● TRY IT
From the first line of the material to the line containing "[299,256,312,269] ja ->", inclusive, write out each line exactly, leaving out the pictures.

········

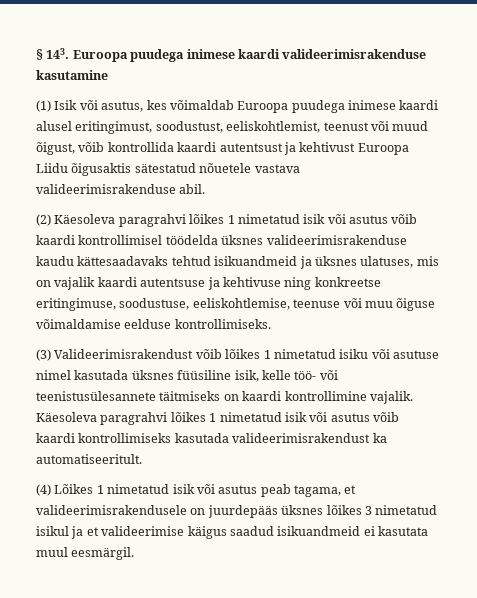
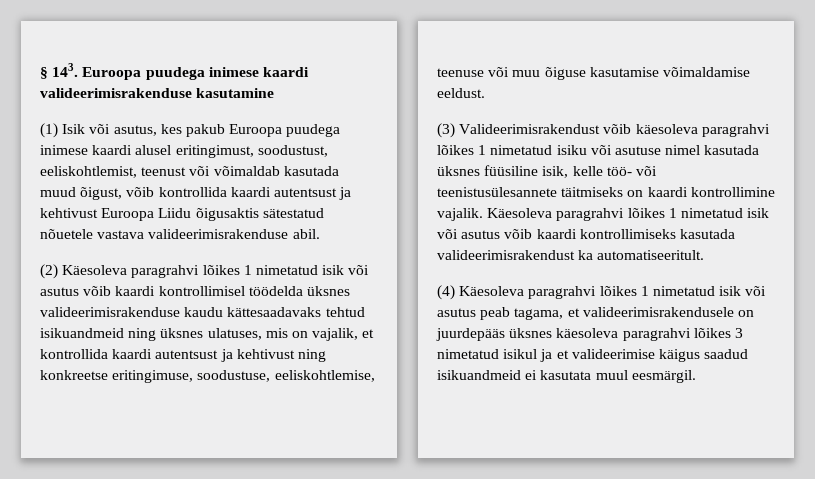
[169,100,234,110] võimaldab -> [185,124,225,137] pakub
(389, 126) none -> [213,166,339,176] võimaldab kasutada
[299,256,312,269] ja -> [128,328,157,341] ning
[54,277,281,290] vajalik kaardi autentsuse ja kehtivuse -> [312,328,375,341] [40,349,295,362] vajalik, et kontrollida kaardi autentsust ja kehtivust
[36,319,271,329] võimaldamise eelduse kontrollimiseks. -> [589,67,750,77] [437,88,485,98] kasutamise võimaldamise eeldust.
(222, 354) none -> [635,124,770,137] käesoleva paragrahvi
[54,484,94,494] Lõikes -> [459,286,637,299] Käesoleva paragrahvi lõikes
(324, 510) none -> [556,328,691,341] käesoleva paragrahvi

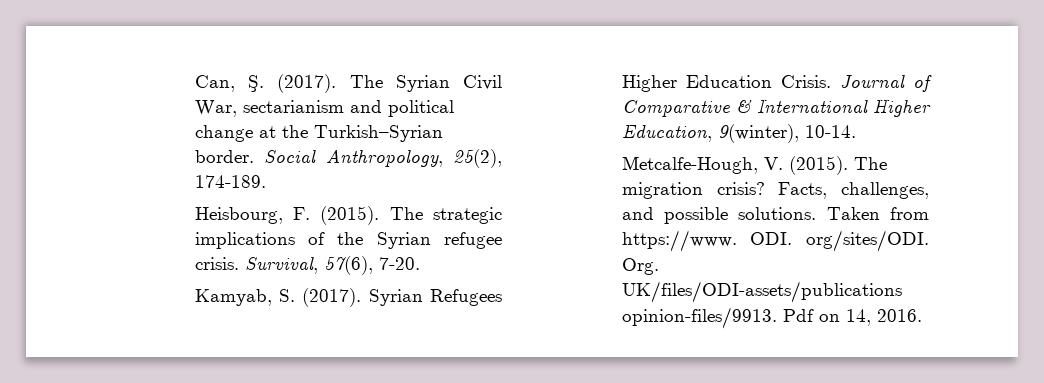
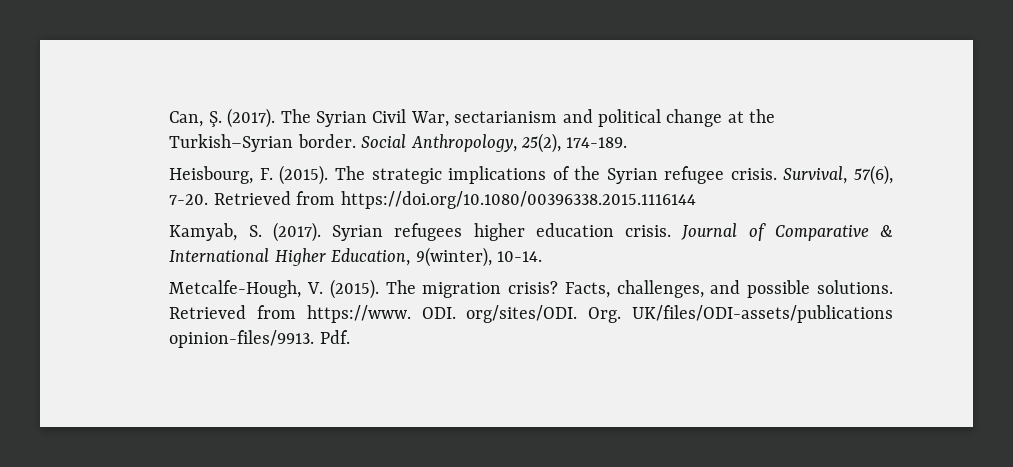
(420, 263) none -> [213,191,696,209] Retrieved from https://doi.org/10.1080/00396338.2015.1116144
[429,289,502,306] [621,75,831,92] Refugees Higher Education Crisis. -> [394,223,672,241] refugees higher education crisis.
[826,207,880,220] Taken -> [169,305,247,319] Retrieved
[782,309,922,326] Pdf on 14, 2016. -> [319,330,350,344] Pdf.

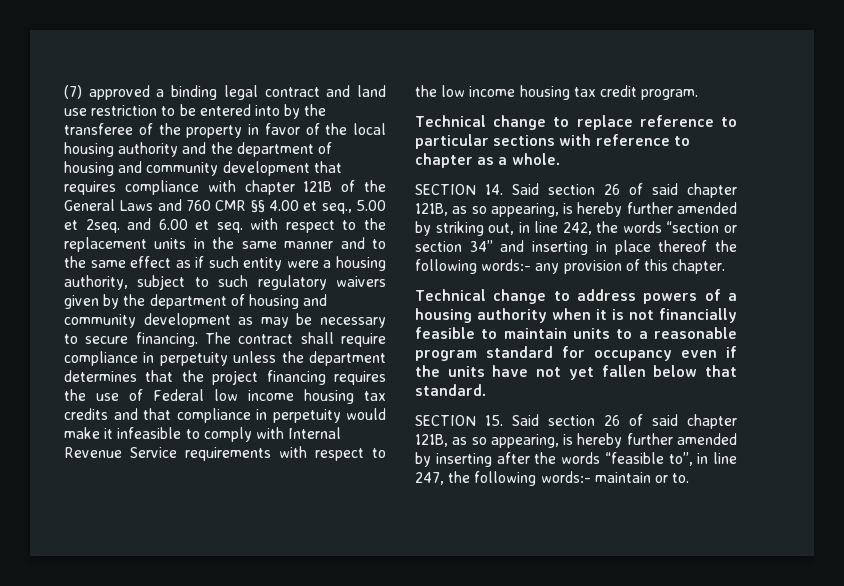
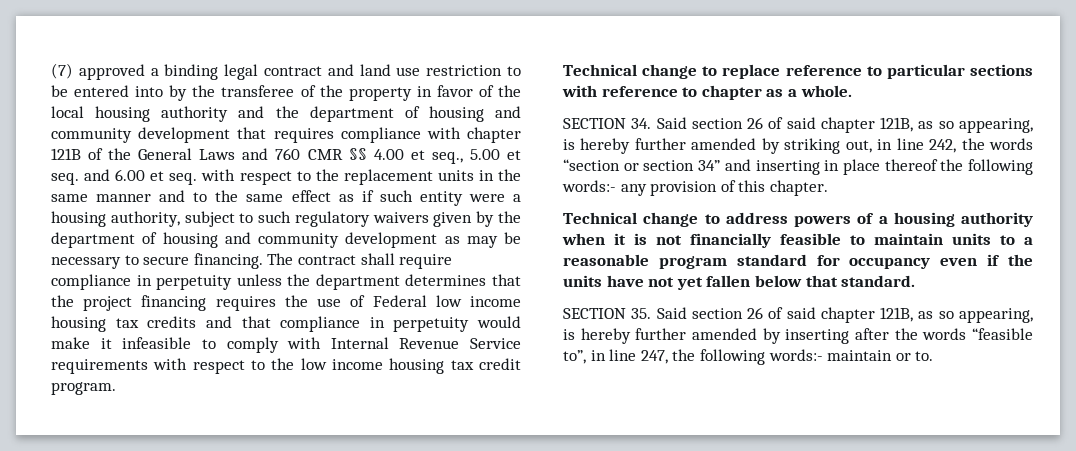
[85,219,120,233] 2seq. -> [51,173,79,185] seq.
[485,184,503,195] 14. -> [631,118,652,129] 34.
[485,415,503,426] 15. -> [631,308,652,319] 35.

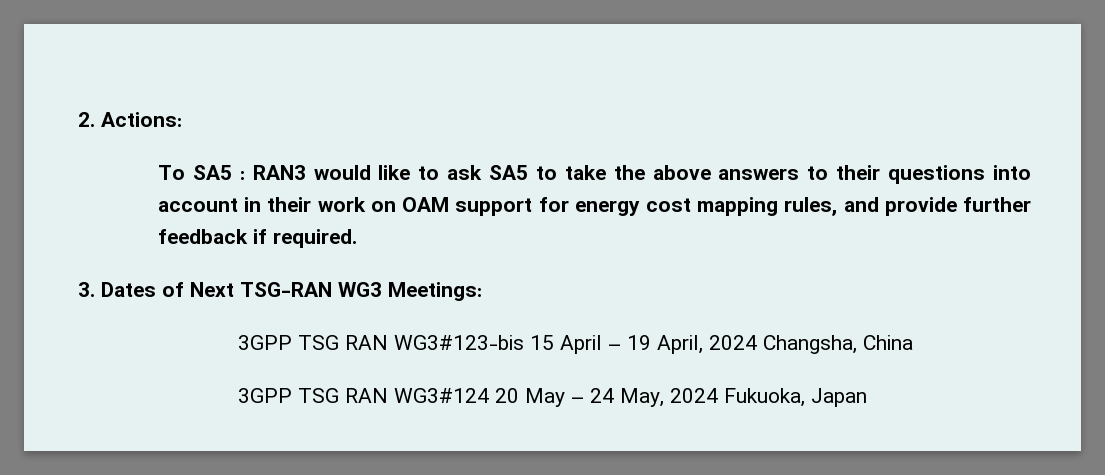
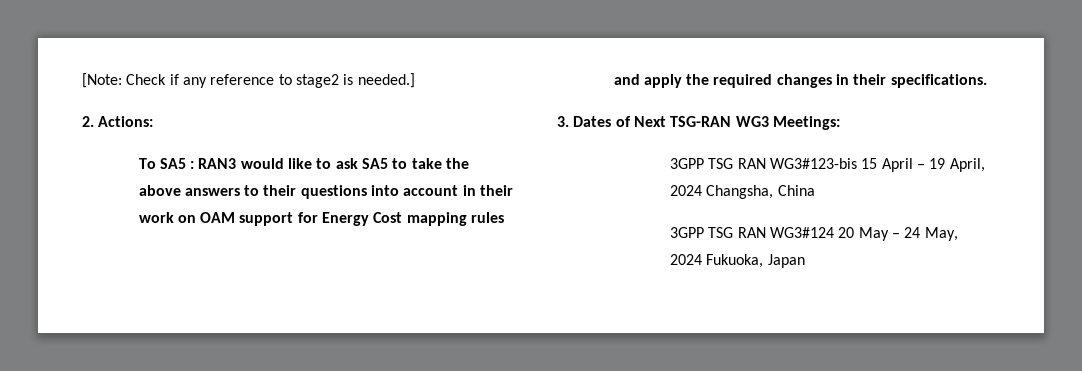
(78, 119) none -> [82,73,415,88] [Note: Check if any reference to stage2 is needed.] //
[574,197,1031,216] [158,229,358,248] energy cost mapping rules, and provide further feedback if required. -> [322,212,505,226] [613,74,987,88] Energy Cost mapping rules and apply the required changes in their specifications.

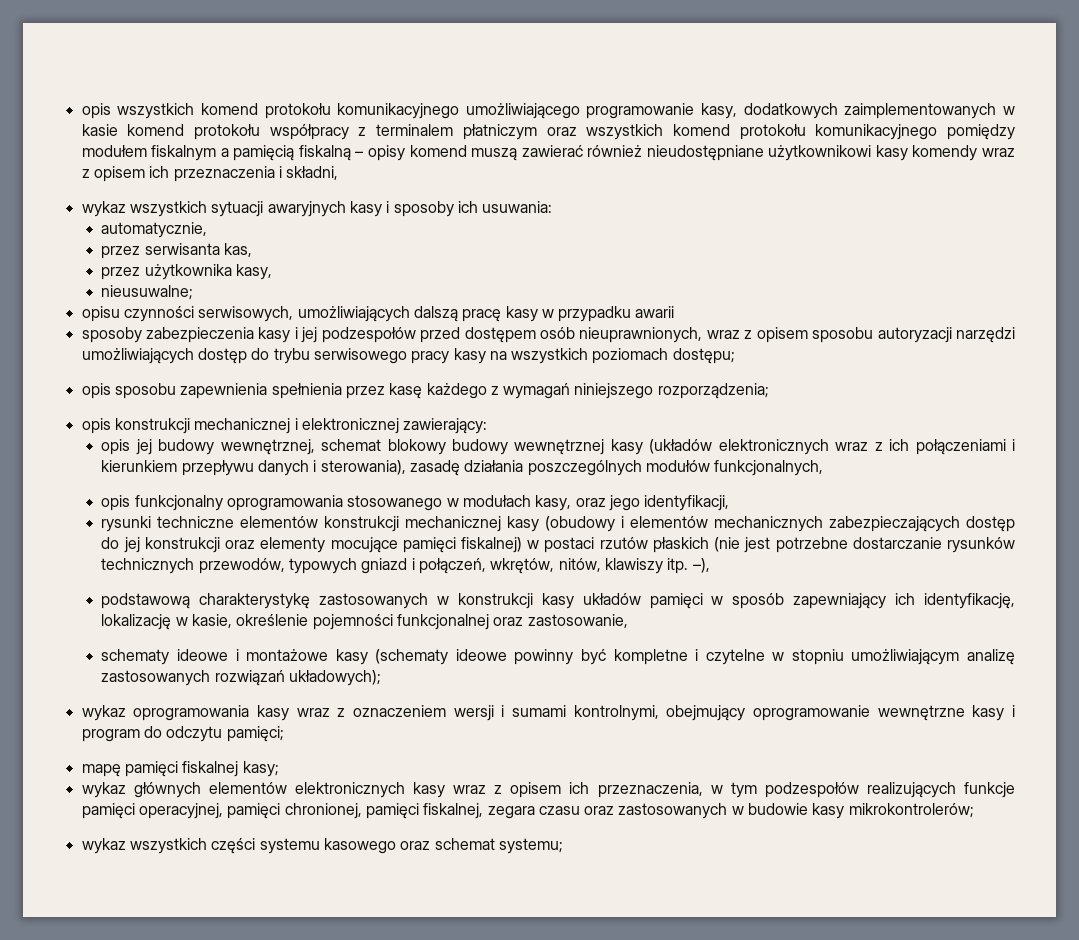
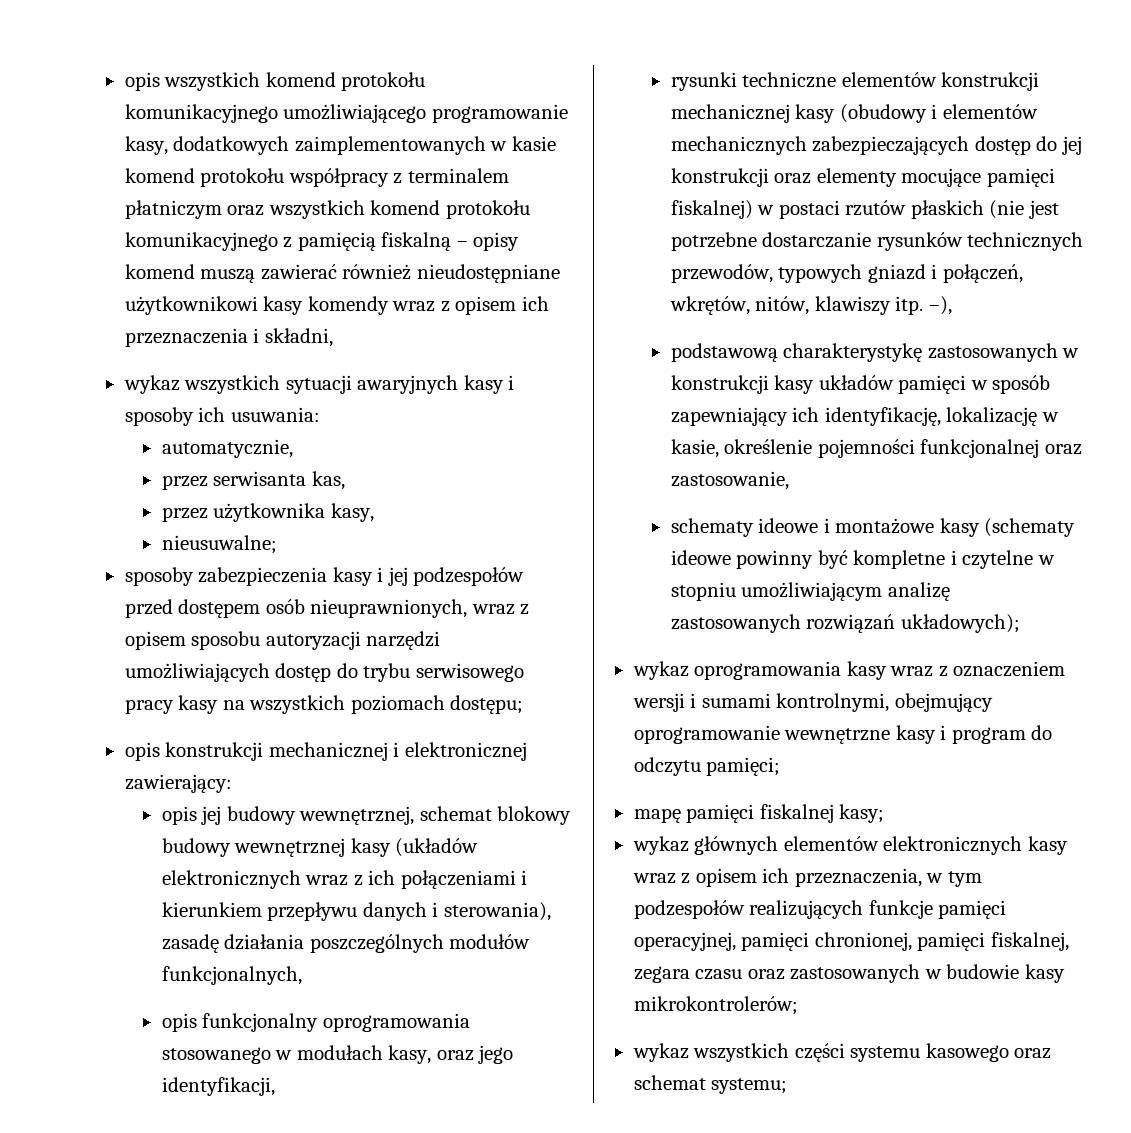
[947,124,1016,140] [81,145,229,161] pomiędzy modułem fiskalnym a -> [283,237,293,248] z
[81,306,675,322] // opisu czynności serwisowych, umożliwiających dalszą pracę kasy w przypadku awarii -> (277, 544) none
[81,383,769,399] // opis sposobu zapewnienia spełnienia przez kasę każdego z wymagań niniejszego rozporządzenia; -> (524, 704) none

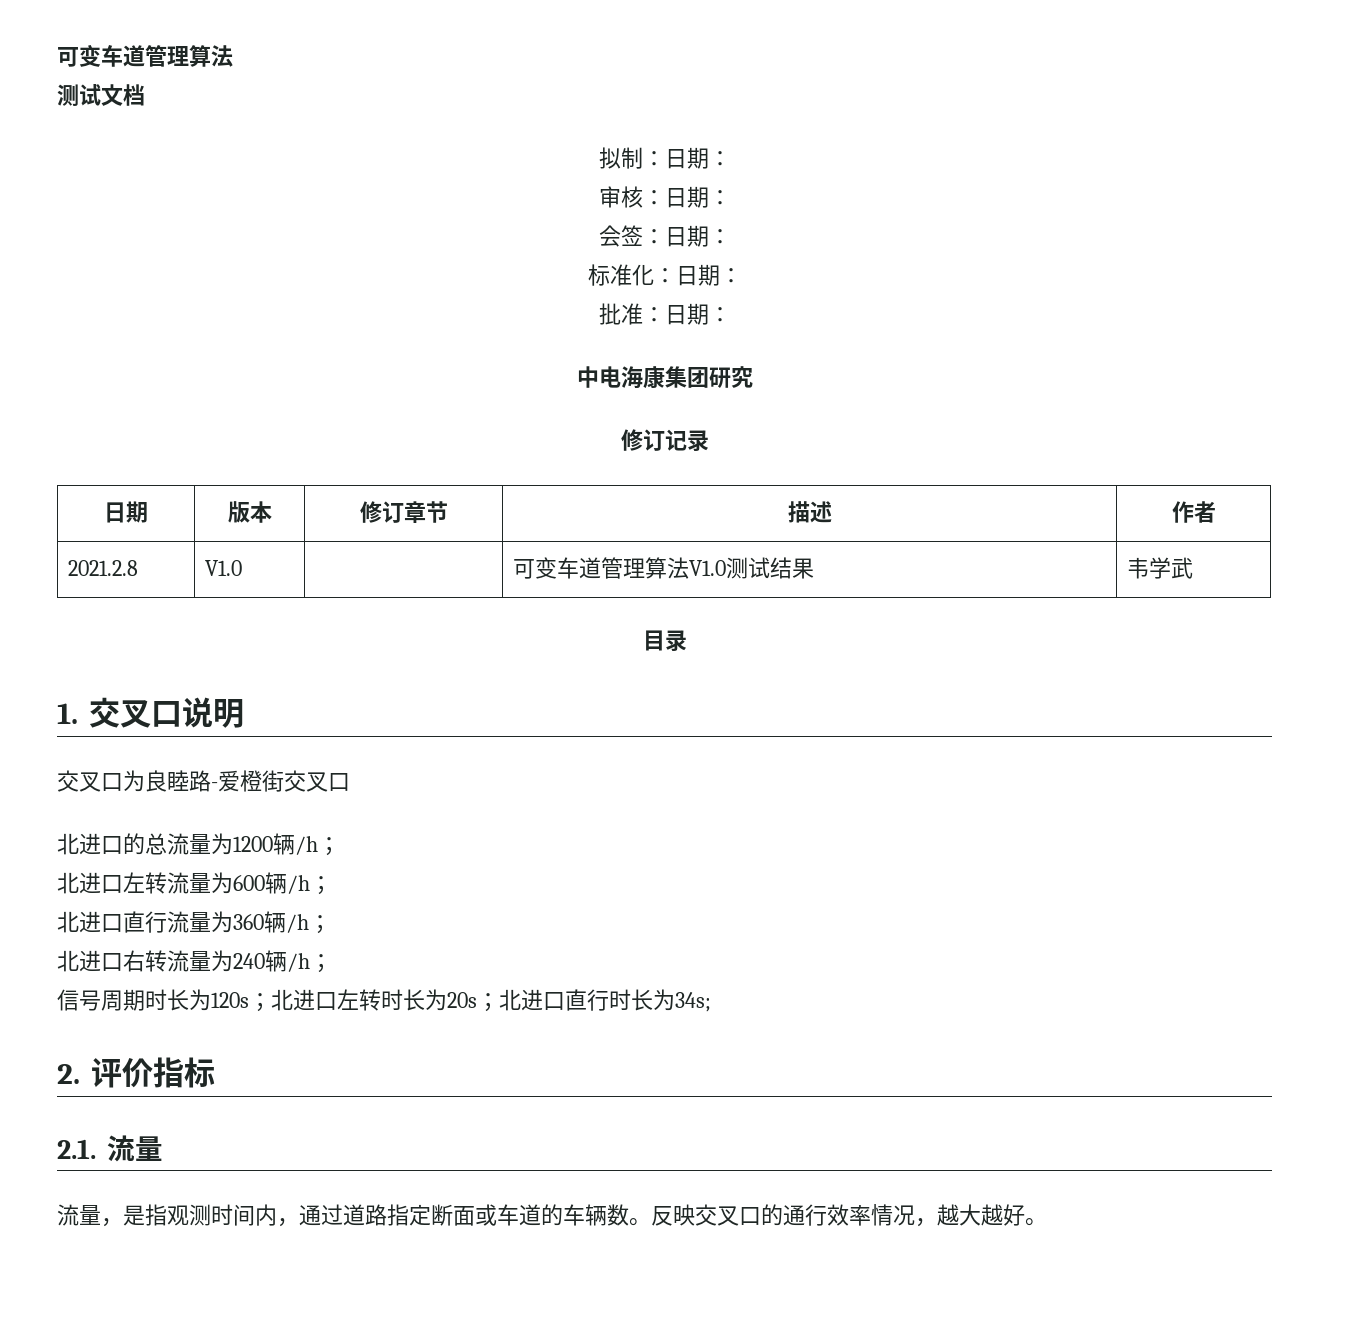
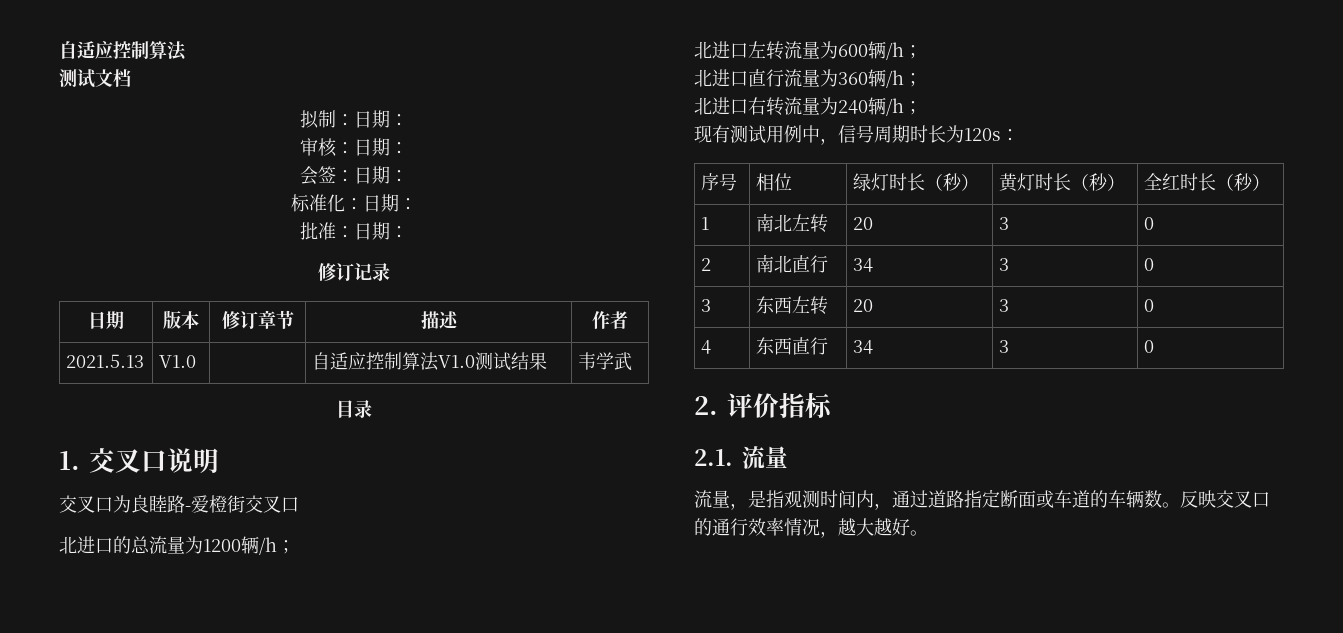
[57,44,189,67] 可变车道管理 -> [59,41,149,59] 自适应控制
[576,366,753,389] // 中电海康集团研究 -> (408, 232) none
[67,560,138,576] 2021.2.8 -> [66,354,145,368] 2021.5.13
[512,557,645,579] 可变车道管理 -> [312,352,403,370] 自适应控制
(332, 963) none -> [694,125,838,145] 现有测试用例中，
[249,989,711,1012] ；北进口左转时长为20s；北进口直行时长为34s; -> [1001,129,1019,141] [701,173,738,191] [756,173,793,191] [853,173,980,191] [999,173,1126,192] [1144,173,1271,191] [701,217,710,230] [756,213,829,233] [853,217,874,230] [999,217,1010,230] [1144,217,1155,230] [701,258,712,271] [756,254,829,273] [853,258,874,272] [999,258,1010,271] [1144,258,1155,271] [701,299,712,312] [756,296,829,315] [853,299,874,312] [999,299,1010,312] [1144,299,1155,312] [701,340,712,354] [756,337,829,355] [853,340,874,354] [999,340,1010,353] [1144,340,1155,353] ： // 序号 | 相位 | 绿灯时长（秒） | 黄灯时长（秒） | 全红时长（秒） // 1 | 南北左转 | 20 | 3 | 0 // 2 | 南北直行 | 34 | 3 | 0 // 3 | 东西左转 | 20 | 3 | 0 // 4 | 东西直行 | 34 | 3 | 0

········

● RESPONSE TO THE EXERCISE
[169,100,234,110] võimaldab -> [185,124,225,137] pakub
(389, 126) none -> [213,166,339,176] võimaldab kasutada
[299,256,312,269] ja -> [128,328,157,341] ning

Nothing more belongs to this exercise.